Record excerpts:
------------------------------------
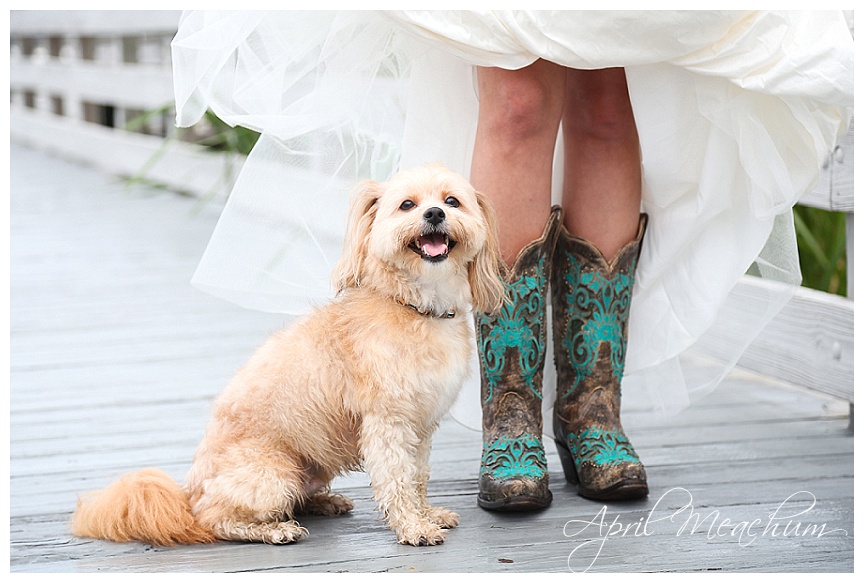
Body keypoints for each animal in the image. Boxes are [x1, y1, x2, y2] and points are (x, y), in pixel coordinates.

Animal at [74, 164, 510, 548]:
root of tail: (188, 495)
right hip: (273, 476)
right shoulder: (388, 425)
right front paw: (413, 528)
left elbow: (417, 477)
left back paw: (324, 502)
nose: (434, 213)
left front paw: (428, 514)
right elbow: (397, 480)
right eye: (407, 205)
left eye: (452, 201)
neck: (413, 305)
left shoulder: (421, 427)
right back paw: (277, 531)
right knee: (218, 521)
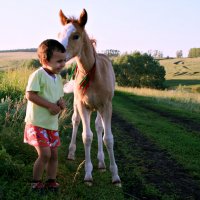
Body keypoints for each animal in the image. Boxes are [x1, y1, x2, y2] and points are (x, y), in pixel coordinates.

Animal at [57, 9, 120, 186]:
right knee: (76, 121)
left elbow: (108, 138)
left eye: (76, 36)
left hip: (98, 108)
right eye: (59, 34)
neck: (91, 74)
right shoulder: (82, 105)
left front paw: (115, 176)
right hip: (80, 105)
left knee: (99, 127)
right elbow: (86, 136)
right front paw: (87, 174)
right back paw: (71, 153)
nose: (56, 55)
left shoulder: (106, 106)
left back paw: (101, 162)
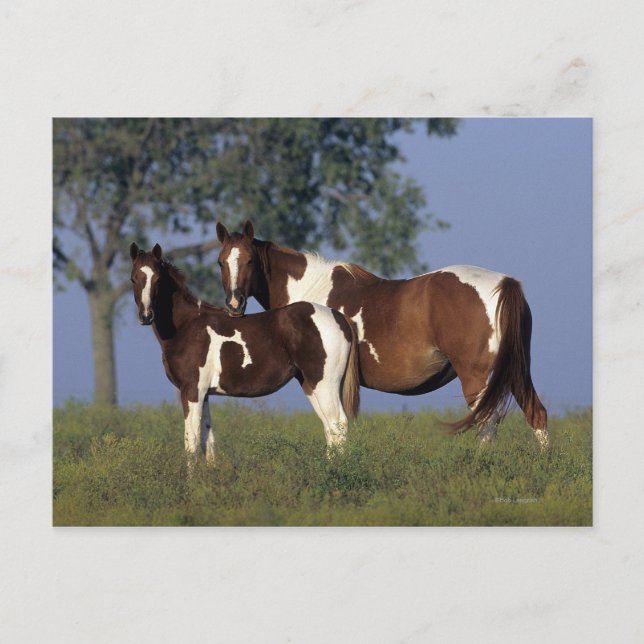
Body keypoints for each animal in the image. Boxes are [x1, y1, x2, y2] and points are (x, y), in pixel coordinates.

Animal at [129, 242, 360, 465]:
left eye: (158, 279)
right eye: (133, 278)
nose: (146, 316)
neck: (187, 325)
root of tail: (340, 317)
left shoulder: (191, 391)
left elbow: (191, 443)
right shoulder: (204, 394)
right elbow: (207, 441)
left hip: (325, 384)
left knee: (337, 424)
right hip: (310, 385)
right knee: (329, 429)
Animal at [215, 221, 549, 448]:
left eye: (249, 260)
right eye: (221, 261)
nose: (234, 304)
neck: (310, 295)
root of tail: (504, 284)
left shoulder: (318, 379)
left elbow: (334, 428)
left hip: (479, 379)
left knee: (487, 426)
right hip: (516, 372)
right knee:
------------------------------------
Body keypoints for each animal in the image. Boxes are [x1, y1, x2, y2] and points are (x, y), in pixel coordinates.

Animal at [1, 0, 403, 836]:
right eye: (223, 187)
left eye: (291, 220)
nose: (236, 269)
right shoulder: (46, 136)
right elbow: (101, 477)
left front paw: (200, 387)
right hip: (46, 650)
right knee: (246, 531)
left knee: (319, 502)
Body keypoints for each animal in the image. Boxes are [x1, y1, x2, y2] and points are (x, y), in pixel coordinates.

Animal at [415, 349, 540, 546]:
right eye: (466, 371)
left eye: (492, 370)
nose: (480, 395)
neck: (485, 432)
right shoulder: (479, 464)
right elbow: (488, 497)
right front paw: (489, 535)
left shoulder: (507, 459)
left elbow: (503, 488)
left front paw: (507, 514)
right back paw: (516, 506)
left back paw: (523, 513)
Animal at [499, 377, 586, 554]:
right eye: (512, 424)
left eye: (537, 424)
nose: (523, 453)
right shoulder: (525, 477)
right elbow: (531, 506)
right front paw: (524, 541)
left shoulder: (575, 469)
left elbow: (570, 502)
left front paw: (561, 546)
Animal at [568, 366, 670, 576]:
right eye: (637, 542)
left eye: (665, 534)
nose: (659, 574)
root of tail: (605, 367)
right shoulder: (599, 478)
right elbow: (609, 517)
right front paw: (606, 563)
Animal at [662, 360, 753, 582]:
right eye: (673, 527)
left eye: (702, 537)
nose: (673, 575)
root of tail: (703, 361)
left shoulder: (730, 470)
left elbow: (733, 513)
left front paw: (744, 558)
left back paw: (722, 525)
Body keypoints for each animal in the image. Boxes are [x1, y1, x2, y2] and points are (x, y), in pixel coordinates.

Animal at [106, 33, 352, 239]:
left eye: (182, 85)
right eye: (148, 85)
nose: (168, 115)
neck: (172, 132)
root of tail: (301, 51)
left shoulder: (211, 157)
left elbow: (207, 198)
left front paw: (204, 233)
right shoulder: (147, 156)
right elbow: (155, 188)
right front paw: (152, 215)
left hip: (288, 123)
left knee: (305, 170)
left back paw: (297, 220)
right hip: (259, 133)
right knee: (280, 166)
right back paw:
------------------------------------
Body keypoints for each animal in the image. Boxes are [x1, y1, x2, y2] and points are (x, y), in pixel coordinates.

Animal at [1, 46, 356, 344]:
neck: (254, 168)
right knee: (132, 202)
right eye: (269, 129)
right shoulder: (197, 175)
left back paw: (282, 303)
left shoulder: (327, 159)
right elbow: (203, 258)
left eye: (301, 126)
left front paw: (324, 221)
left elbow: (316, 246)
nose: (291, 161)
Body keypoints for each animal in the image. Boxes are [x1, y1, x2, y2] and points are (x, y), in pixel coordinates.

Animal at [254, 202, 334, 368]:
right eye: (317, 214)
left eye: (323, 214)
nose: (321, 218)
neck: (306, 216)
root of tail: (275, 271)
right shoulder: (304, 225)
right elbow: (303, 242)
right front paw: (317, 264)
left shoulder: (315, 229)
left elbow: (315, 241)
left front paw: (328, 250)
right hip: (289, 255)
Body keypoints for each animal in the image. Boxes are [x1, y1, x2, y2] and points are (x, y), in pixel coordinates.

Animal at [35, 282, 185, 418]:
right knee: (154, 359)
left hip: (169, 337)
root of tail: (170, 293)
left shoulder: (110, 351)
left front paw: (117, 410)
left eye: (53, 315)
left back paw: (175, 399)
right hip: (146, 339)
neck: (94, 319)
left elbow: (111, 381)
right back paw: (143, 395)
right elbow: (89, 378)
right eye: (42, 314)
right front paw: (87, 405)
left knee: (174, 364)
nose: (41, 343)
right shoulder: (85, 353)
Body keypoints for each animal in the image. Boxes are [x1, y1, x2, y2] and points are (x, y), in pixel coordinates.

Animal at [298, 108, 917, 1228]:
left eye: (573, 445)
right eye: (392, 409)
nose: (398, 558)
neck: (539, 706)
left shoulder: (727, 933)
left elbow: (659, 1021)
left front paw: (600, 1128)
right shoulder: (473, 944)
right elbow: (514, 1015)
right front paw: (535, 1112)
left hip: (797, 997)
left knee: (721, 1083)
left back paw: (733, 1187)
------------------------------------
Task item:
Your reply must consist solely of the count of lines in the listing above that hold the string "tail".

Answer space:
8